EXERCISE GOAL –
Could you print the material from the line with "Een rijke traditie, een..." to the line with "Artigo Completo", both included, reproducing each line unchanged and leaving the pictures out?

------ DATA EXTRACT ------

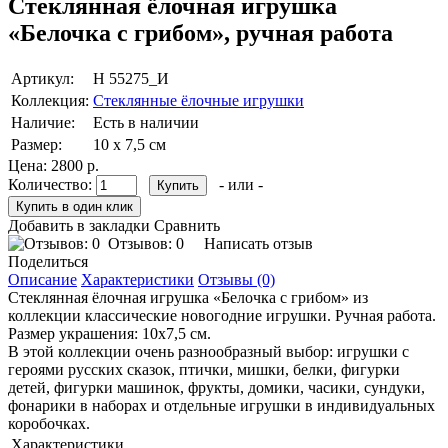
Стеклянная ёлочная игрушка
«Белочка с грибом», ручная работа
Артикул:
Н 55275_И
Коллекция:
Стеклянные ёлочные игрушки
Наличие:
Есть в наличии
Размер:
10 х 7,5 см
Цена:
2800 р.
Количество:
- или -
Добавить в закладки
Сравнить
Отзывов: 0
Написать отзыв
Поделиться
Описание
Характеристики
Отзывы (0)
Стеклянная ёлочная игрушка «Белочка с грибом» из
коллекции классические новогодние игрушки. Ручная работа.
Размер украшения: 10х7,5 см.
В этой коллекции очень разнообразный выбор: игрушки с
героями русских сказок, птички, мишки, белки, фигурки
детей, фигурки машинок, фрукты, домики, часики, сундуки,
фонарики в наборах и отдельные игрушки в индивидуальных
коробочках.
Характеристики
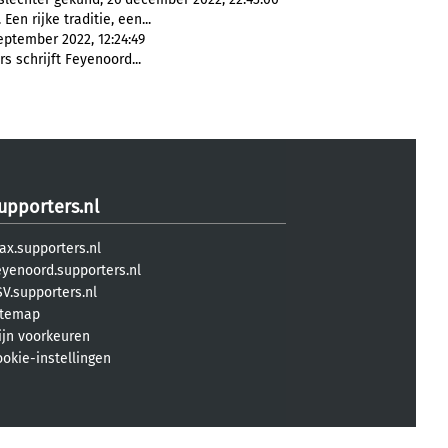
Een rijke traditie, een...
ptember 2022, 12:24:49
s schrijft Feyenoord...
upporters.nl
ax.supporters.nl
eyenoord.supporters.nl
V.supporters.nl
itemap
ijn voorkeuren
ookie-instellingen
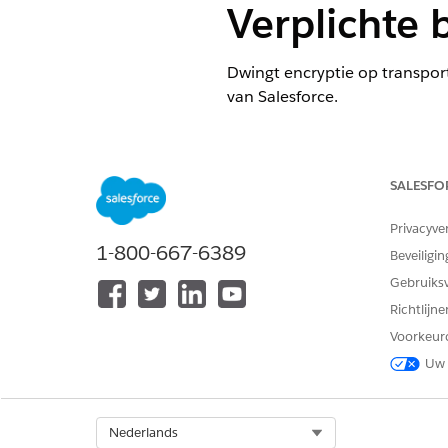
Verplichte 
Dwingt encryptie op transport
van Salesforce.
Controlenaam
E-mailbeveiliging - Bezorgbaar
SALESFO
"Verplicht").
Privacyve
1-800-667-6389
Beveiligin
Overzicht van besturingsele
Gebruiks
Dwingt transportlaagencryptie
Richtlijn
Salesforce, zodat berichten
Voorkeur
partijen op het netwerk.
Uw 
Beschrijving
Select Org
Nederlands
Deze instelling vereist dat u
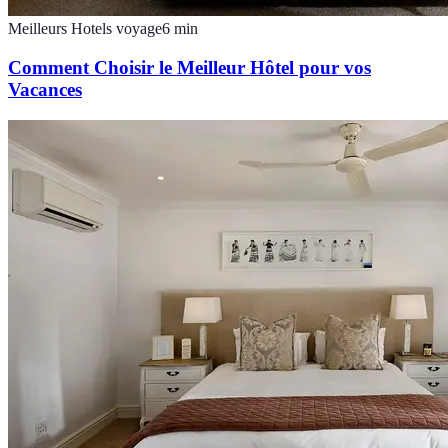
Meilleurs Hotels voyage
6
min
Comment Choisir le Meilleur Hôtel pour vos
Vacances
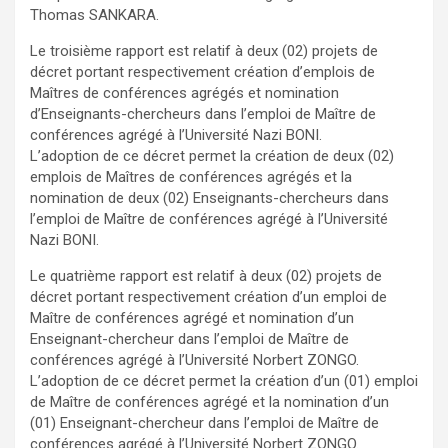
Thomas SANKARA.
Le troisième rapport est relatif à deux (02) projets de
décret portant respectivement création d’emplois de
Maîtres de conférences agrégés et nomination
d’Enseignants-chercheurs dans l’emploi de Maître de
conférences agrégé à l’Université Nazi BONI.
L’adoption de ce décret permet la création de deux (02)
emplois de Maîtres de conférences agrégés et la
nomination de deux (02) Enseignants-chercheurs dans
l’emploi de Maître de conférences agrégé à l’Université
Nazi BONI.
Le quatrième rapport est relatif à deux (02) projets de
décret portant respectivement création d’un emploi de
Maître de conférences agrégé et nomination d’un
Enseignant-chercheur dans l’emploi de Maître de
conférences agrégé à l’Université Norbert ZONGO.
L’adoption de ce décret permet la création d’un (01) emploi
de Maître de conférences agrégé et la nomination d’un
(01) Enseignant-chercheur dans l’emploi de Maître de
conférences agrégé à l’Université Norbert ZONGO.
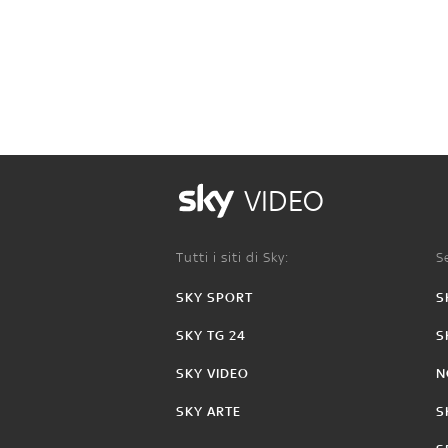
VIDEO
Tutti i siti di Sky:
Se
SKY SPORT
S
SKY TG 24
S
SKY VIDEO
N
SKY ARTE
S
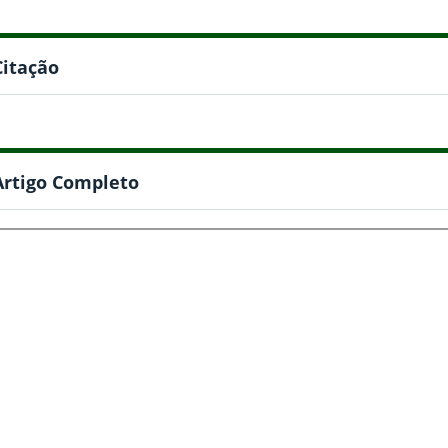
Citação
Artigo Completo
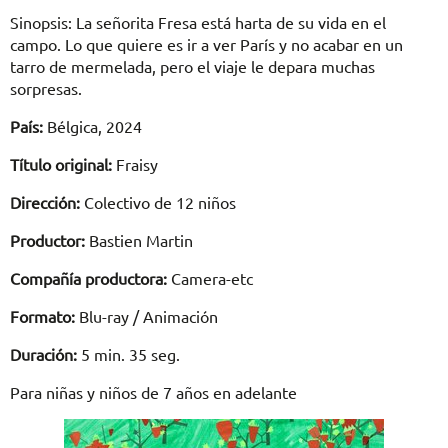
Sinopsis: La señorita Fresa está harta de su vida en el
campo. Lo que quiere es ir a ver París y no acabar en un
tarro de mermelada, pero el viaje le depara muchas
sorpresas.
País:
Bélgica, 2024
Título original:
Fraisy
Dirección:
Colectivo de 12 niños
Productor:
Bastien Martin
Compañía productora:
Camera-etc
Formato:
Blu-ray / Animación
Duración:
5 min. 35 seg.
Para niñas y niños de 7 años en adelante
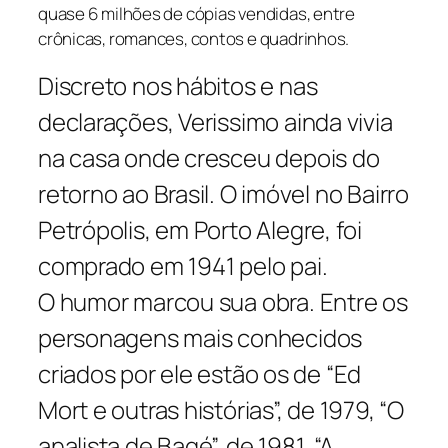
quase 6 milhões de cópias vendidas, entre
crônicas, romances, contos e quadrinhos.
Discreto nos hábitos e nas
declarações, Verissimo ainda vivia
na casa onde cresceu depois do
retorno ao Brasil. O imóvel no Bairro
Petrópolis, em Porto Alegre, foi
comprado em 1941 pelo pai.
O humor marcou sua obra. Entre os
personagens mais conhecidos
criados por ele estão os de “Ed
Mort e outras histórias”, de 1979, “O
analista de Bagé”, de 1981, “A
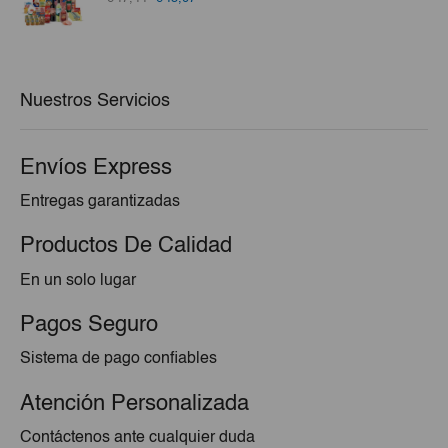
precio
precio
original
actual
era:
es:
€47,44.
€45,07.
Nuestros Servicios
Envíos Express
Entregas garantizadas
Productos De Calidad
En un solo lugar
Pagos Seguro
Sistema de pago confiables
Atención Personalizada
Contáctenos ante cualquier duda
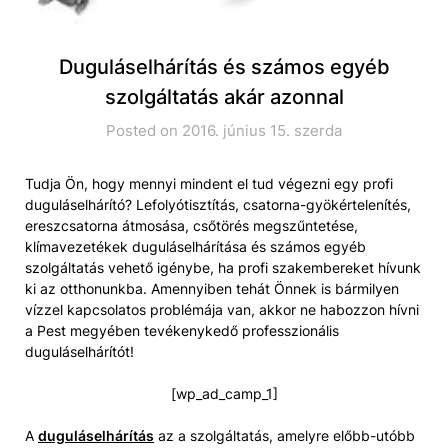
Duguláselhárítás és számos egyéb
szolgáltatás akár azonnal
Posted on 2016. június 15. szerda
Tudja Ön, hogy mennyi mindent el tud végezni egy profi
duguláselhárító? Lefolyótisztítás, csatorna-gyökértelenítés,
ereszcsatorna átmosása, csőtörés megszűntetése,
klímavezetékek duguláselhárítása és számos egyéb
szolgáltatás vehető igénybe, ha profi szakembereket hívunk
ki az otthonunkba. Amennyiben tehát Önnek is bármilyen
vízzel kapcsolatos problémája van, akkor ne habozzon hívni
a Pest megyében tevékenykedő professzionális
duguláselhárítót!
[wp_ad_camp_1]
A
duguláselhárítás
az a szolgáltatás, amelyre előbb-utóbb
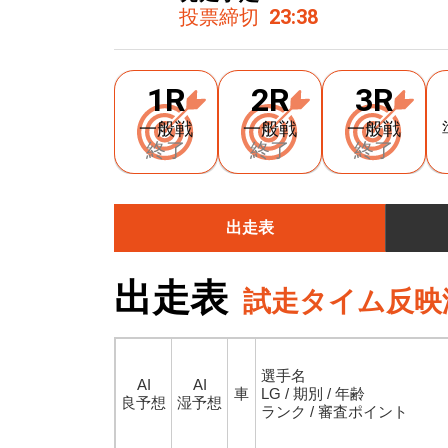
投票締切
23:38
1R
2R
3R
一般戦
一般戦
一般戦
終了
終了
終了
出走表
出走表
試走タイム反映
選手名
AI
AI
車
LG / 期別 / 年齢
良予想
湿予想
ランク / 審査ポイント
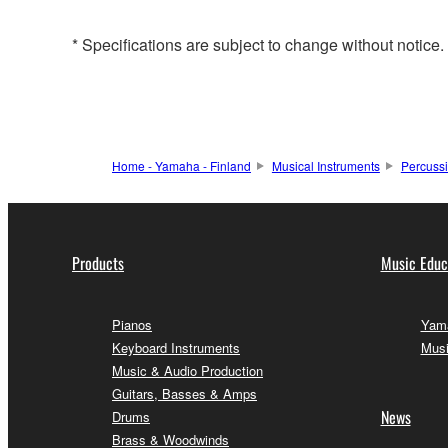
* Specifications are subject to change without notice
Home - Yamaha - Finland
Musical Instruments
Percuss
Products
Music Educ
Pianos
Yama
Keyboard Instruments
Musi
Music & Audio Production
Guitars, Basses & Amps
News
Drums
Brass & Woodwinds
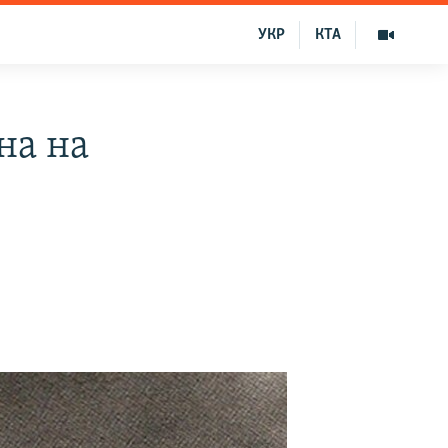
УКР
КТА
на на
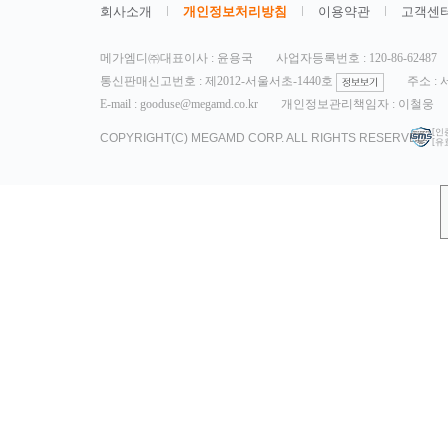
회사소개
개인정보처리방침
이용약관
고객센
메가엠디㈜대표이사 : 윤용국
사업자등록번호 : 120-86-62487
통신판매신고번호 : 제2012-서울서초-1440호
주소 :
E-mail : gooduse@megamd.co.kr
개인정보관리책임자 : 이철웅
[인
COPYRIGHT(C) MEGAMD CORP. ALL RIGHTS RESERVED.
[유효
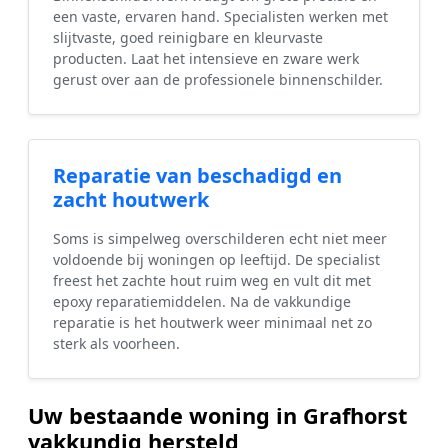
een vaste, ervaren hand. Specialisten werken met
slijtvaste, goed reinigbare en kleurvaste
producten. Laat het intensieve en zware werk
gerust over aan de professionele binnenschilder.
Reparatie van beschadigd en
zacht houtwerk
Soms is simpelweg overschilderen echt niet meer
voldoende bij woningen op leeftijd. De specialist
freest het zachte hout ruim weg en vult dit met
epoxy reparatiemiddelen. Na de vakkundige
reparatie is het houtwerk weer minimaal net zo
sterk als voorheen.
Uw bestaande woning in Grafhorst
vakkundig hersteld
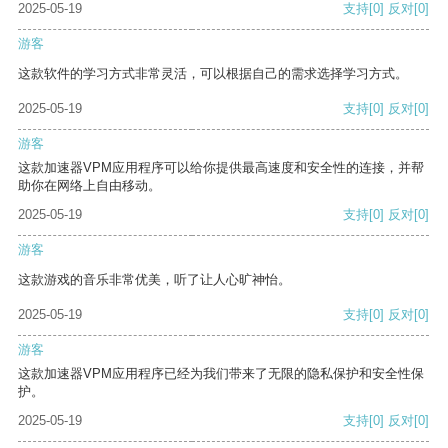
2025-05-19
支持
[0]
反对
[0]
游客
这款软件的学习方式非常灵活，可以根据自己的需求选择学习方式。
2025-05-19
支持
[0]
反对
[0]
游客
这款加速器VPM应用程序可以给你提供最高速度和安全性的连接，并帮
助你在网络上自由移动。
2025-05-19
支持
[0]
反对
[0]
游客
这款游戏的音乐非常优美，听了让人心旷神怡。
2025-05-19
支持
[0]
反对
[0]
游客
这款加速器VPM应用程序已经为我们带来了无限的隐私保护和安全性保
护。
2025-05-19
支持
[0]
反对
[0]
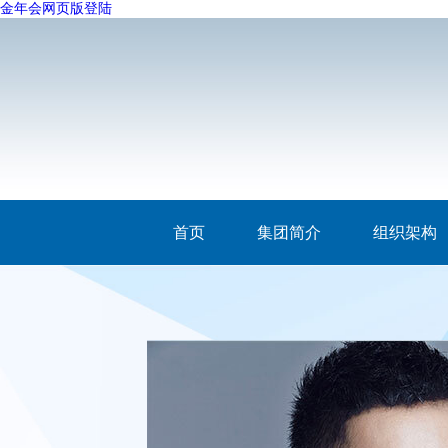
金年会网页版登陆
首页
集团简介
组织架构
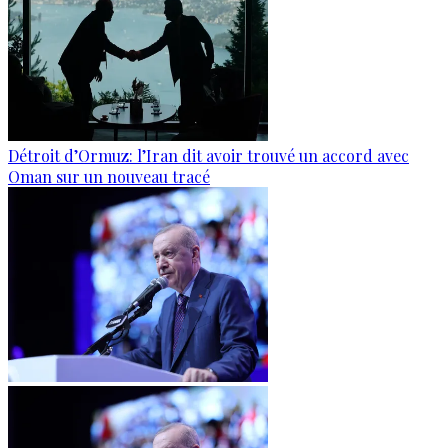
Détroit d’Ormuz: l’Iran dit avoir trouvé un accord avec
Oman sur un nouveau tracé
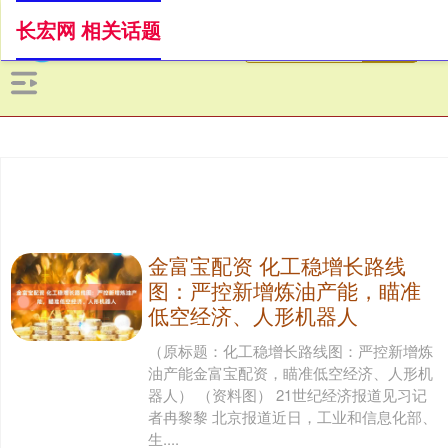
长宏网 相关话题
金富宝配资 化工稳增长路线
图：严控新增炼油产能，瞄准
低空经济、人形机器人
（原标题：化工稳增长路线图：严控新增炼
油产能金富宝配资，瞄准低空经济、人形机
器人） （资料图） 21世纪经济报道见习记
者冉黎黎 北京报道近日，工业和信息化部、
生....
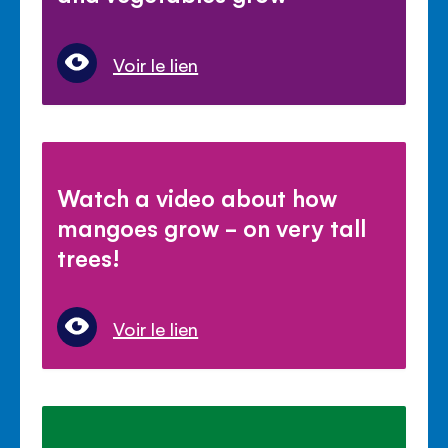
Voir le lien
Watch a video about how
mangoes grow - on very tall
trees!
Voir le lien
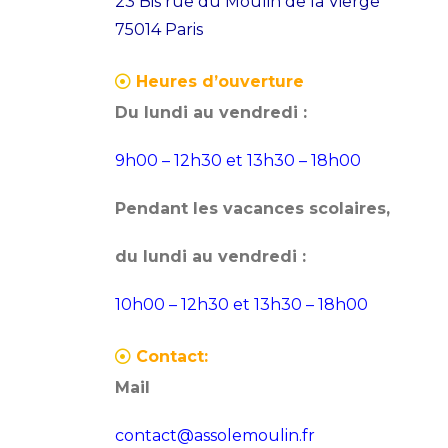
23 Bis rue du Moulin de la Vierge
75014 Paris
Heures d’ouverture
Du lundi au vendredi :
9h00 – 12h30 et 13h30 – 18h00
Pendant les vacances scolaires,
du lundi au vendredi :
10h00 – 12h30 et 13h30 – 18h00
Contact:
Mail
contact@assolemoulin.fr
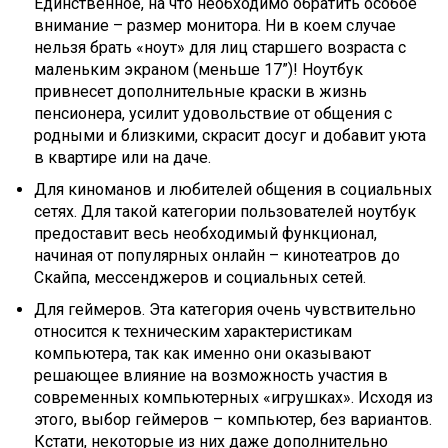
Единственное, на что необходимо обратить особое
внимание – размер монитора. Ни в коем случае
нельзя брать «ноут» для лиц старшего возраста с
маленьким экраном (меньше 17”)! Ноутбук
привнесет дополнительные краски в жизнь
пенсионера, усилит удовольствие от общения с
родными и близкими, скрасит досуг и добавит уюта
в квартире или на даче.
Для киноманов и любителей общения в социальных
сетях. Для такой категории пользователей ноутбук
предоставит весь необходимый функционал,
начиная от популярных онлайн – кинотеатров до
Скайпа, мессенджеров и социальных сетей.
Для геймеров. Эта категория очень чувствительно
относится к техническим характеристикам
компьютера, так как именно они оказывают
решающее влияние на возможность участия в
современных компьютерных «игрушках». Исходя из
этого, выбор геймеров – компьютер, без вариантов.
Кстати, некоторые из них даже дополнительно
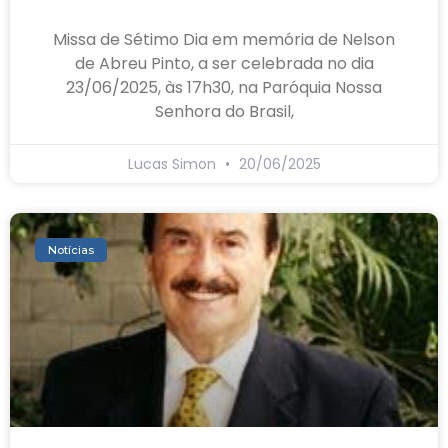
Missa de Sétimo Dia em memória de Nelson
de Abreu Pinto, a ser celebrada no dia
23/06/2025, às 17h30, na Paróquia Nossa
Senhora do Brasil,
Lucas Simon
20/06/2025
Notícias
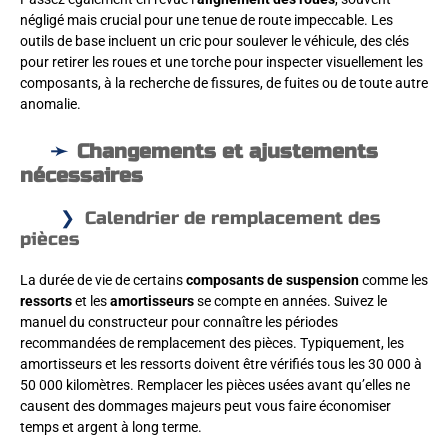
négligé mais crucial pour une tenue de route impeccable. Les
outils de base incluent un cric pour soulever le véhicule, des clés
pour retirer les roues et une torche pour inspecter visuellement les
composants, à la recherche de fissures, de fuites ou de toute autre
anomalie.
Changements et ajustements
nécessaires
Calendrier de remplacement des
pièces
La durée de vie de certains
composants de suspension
comme les
ressorts
et les
amortisseurs
se compte en années. Suivez le
manuel du constructeur pour connaître les périodes
recommandées de remplacement des pièces. Typiquement, les
amortisseurs et les ressorts doivent être vérifiés tous les 30 000 à
50 000 kilomètres. Remplacer les pièces usées avant qu’elles ne
causent des dommages majeurs peut vous faire économiser
temps et argent à long terme.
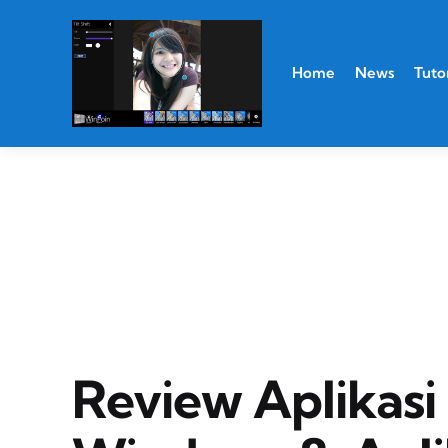
Home
News
Tutor
Review Aplikas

------

PROBLEM SOLUTION –
Een rijke traditie, een...
ptember 2022, 12:24:49
s schrijft Feyenoord...
upporters.nl
ax.supporters.nl
eyenoord.supporters.nl
V.supporters.nl
itemap
ijn voorkeuren
ookie-instellingen
Verplichte 
Dwingt encryptie op transport
van Salesforce.
Controlenaam
E-mailbeveiliging - Bezorgbaar
SALESFO
"Verplicht").
Privacyve
1-800-667-6389
Beveiligin
Overzicht van besturingsele
Gebruiks
Dwingt transportlaagencryptie
Richtlijn
Salesforce, zodat berichten
Voorkeur
partijen op het netwerk.
Uw 
Beschrijving
Select Org
Nederlands
Deze instelling vereist dat u
Meilleurs Hotels voyage
6
min
Comment Choisir le Meilleur Hôtel pour vos
Vacances
Thomas SANKARA.
Le troisième rapport est relatif à deux (02) projets de
décret portant respectivement création d’emplois de
Maîtres de conférences agrégés et nomination
d’Enseignants-chercheurs dans l’emploi de Maître de
conférences agrégé à l’Université Nazi BONI.
L’adoption de ce décret permet la création de deux (02)
emplois de Maîtres de conférences agrégés et la
nomination de deux (02) Enseignants-chercheurs dans
l’emploi de Maître de conférences agrégé à l’Université
Nazi BONI.
Le quatrième rapport est relatif à deux (02) projets de
décret portant respectivement création d’un emploi de
Maître de conférences agrégé et nomination d’un
Enseignant-chercheur dans l’emploi de Maître de
conférences agrégé à l’Université Norbert ZONGO.
L’adoption de ce décret permet la création d’un (01) emploi
de Maître de conférences agrégé et la nomination d’un
(01) Enseignant-chercheur dans l’emploi de Maître de
conférences agrégé à l’Université Norbert ZONGO.
VIDEO
Tutti i siti di Sky:
Se
SKY SPORT
S
SKY TG 24
S
SKY VIDEO
N
SKY ARTE
S
Citação
Artigo Completo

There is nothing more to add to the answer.